**YOUR OBJECTIVE:** Render each line of the items below as a JSON list of strings, one string per line, omitting blank lines and leaving the pictures out of the result.
(Beginning of RECORDS TO PROCESS)
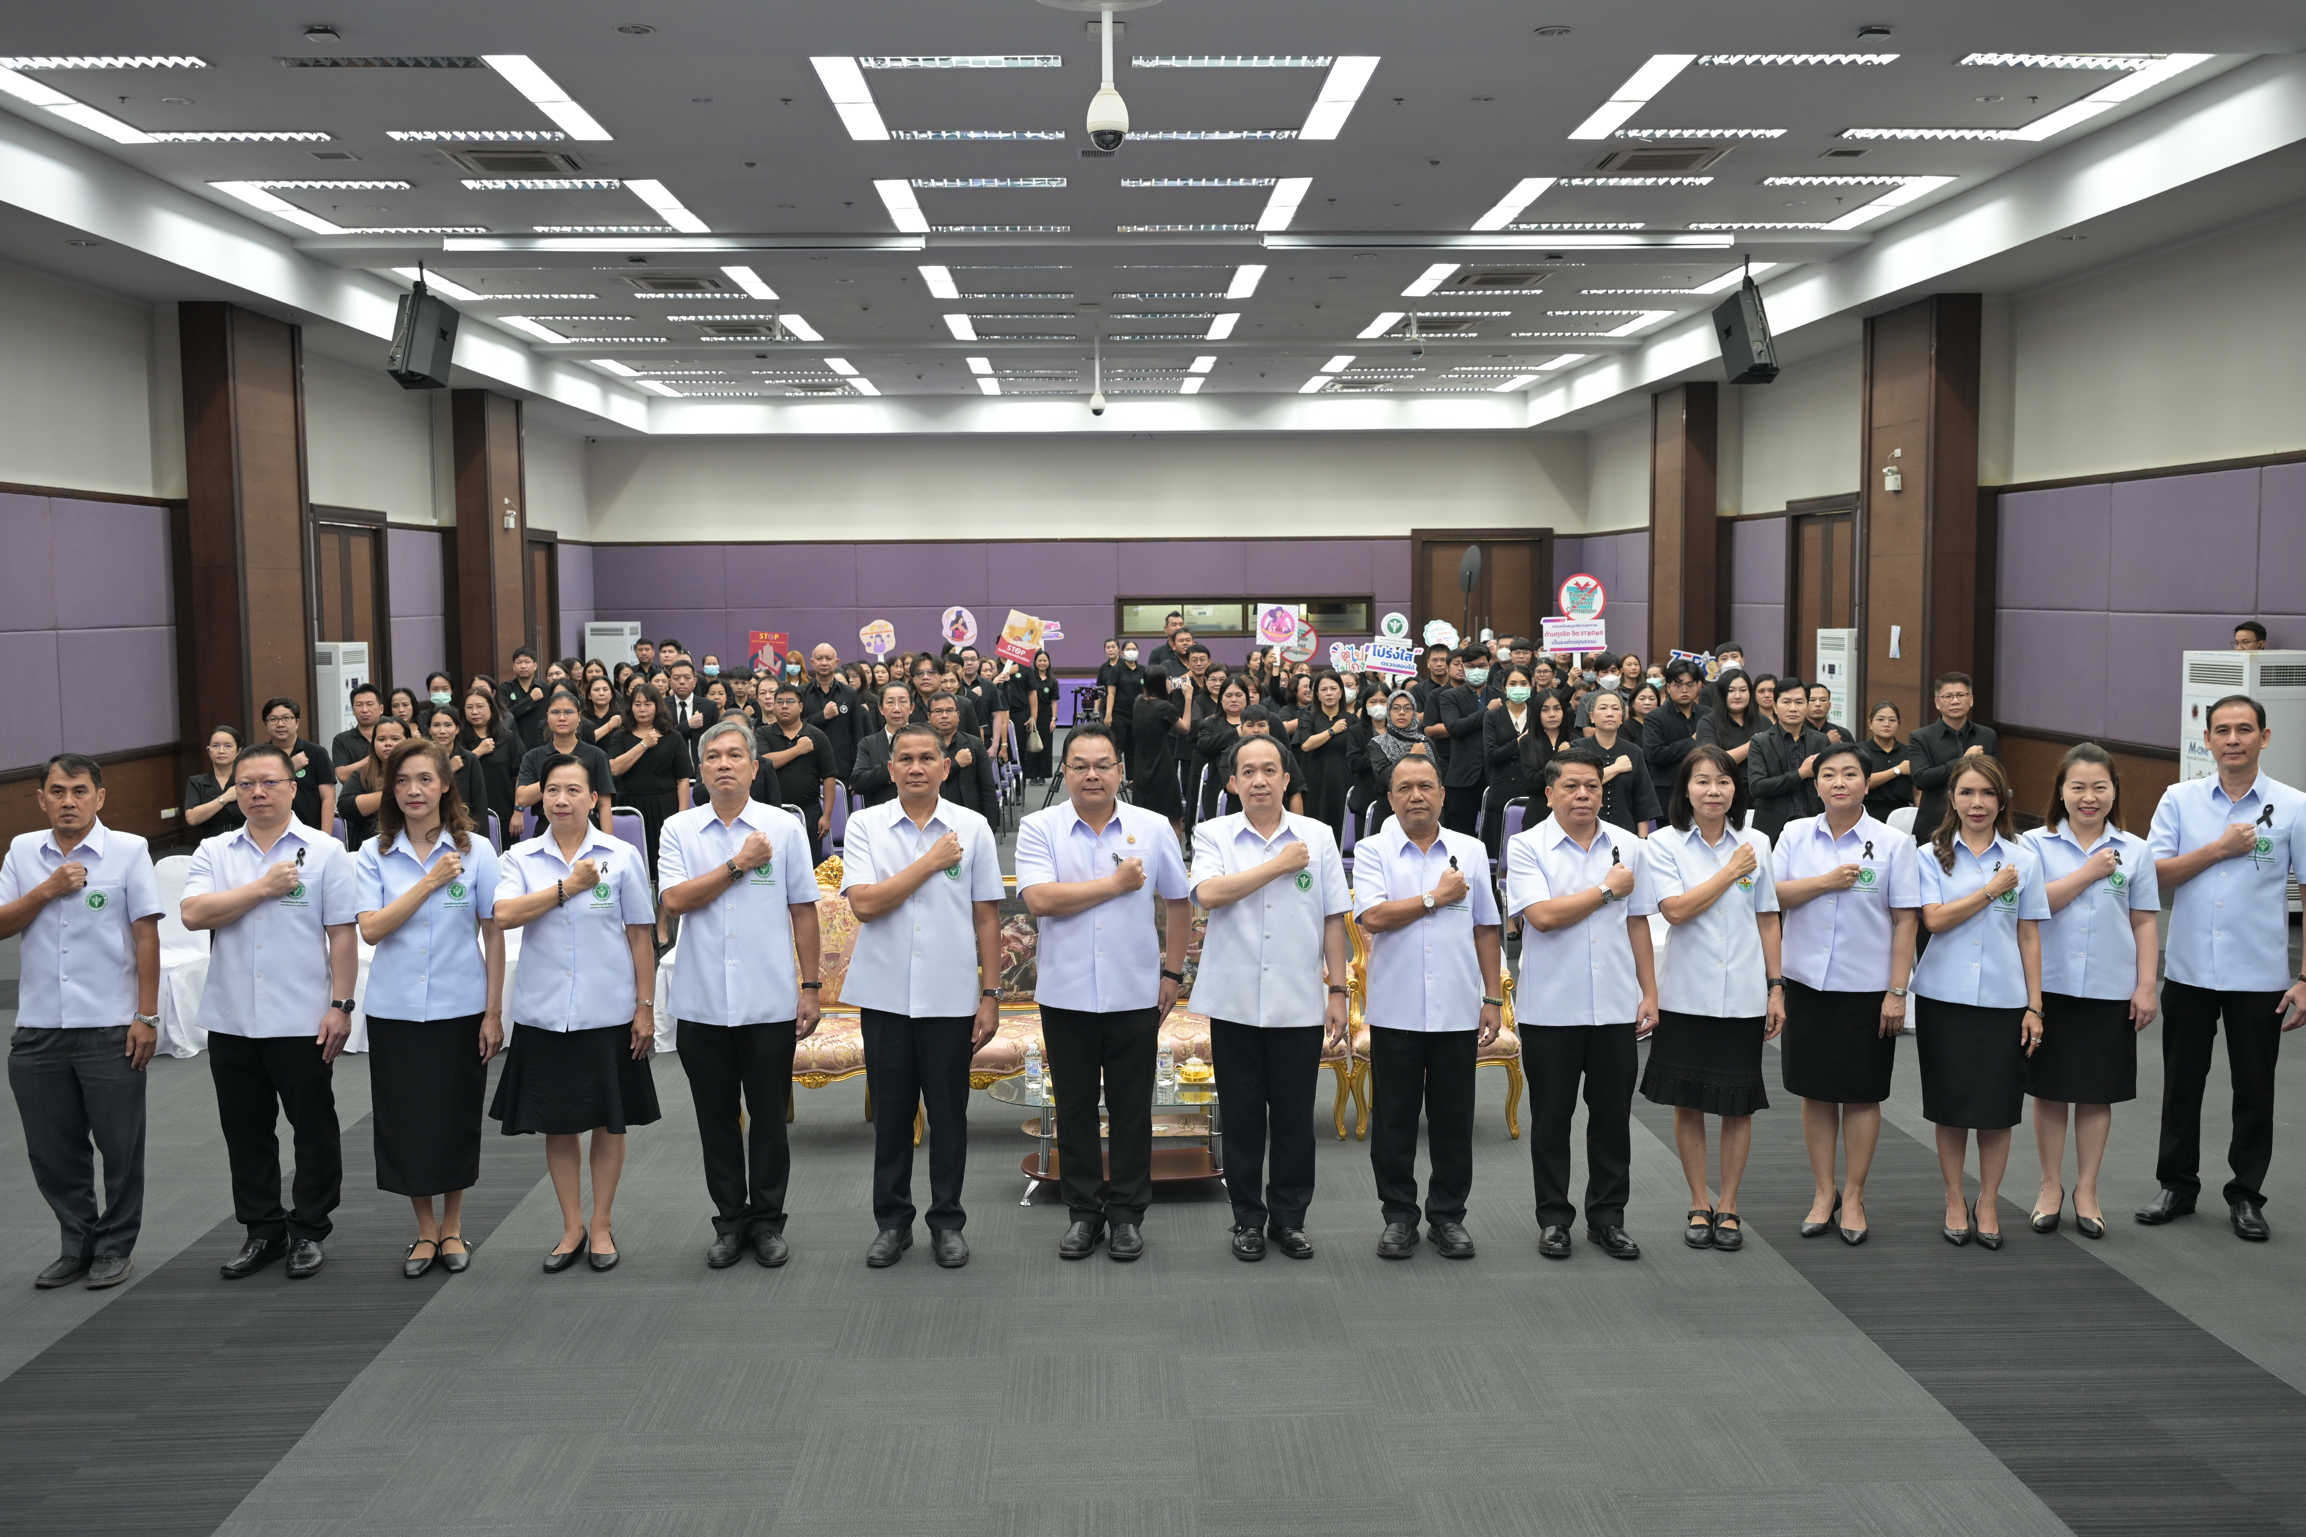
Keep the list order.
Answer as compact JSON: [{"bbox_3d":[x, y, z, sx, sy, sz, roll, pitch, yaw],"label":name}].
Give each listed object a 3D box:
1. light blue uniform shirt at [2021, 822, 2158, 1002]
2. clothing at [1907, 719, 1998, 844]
(End of RECORDS TO PROCESS)
**SOLUTION FOR THIS EXERCISE:**
[
  "Keep the list order.",
  "Answer as compact JSON: [{\"bbox_3d\":[x, y, z, sx, sy, sz, roll, pitch, yaw],\"label\":name}].",
  "Give each listed object a 3D box:",
  "1. light blue uniform shirt at [2021, 822, 2158, 1002]",
  "2. clothing at [1907, 719, 1998, 844]"
]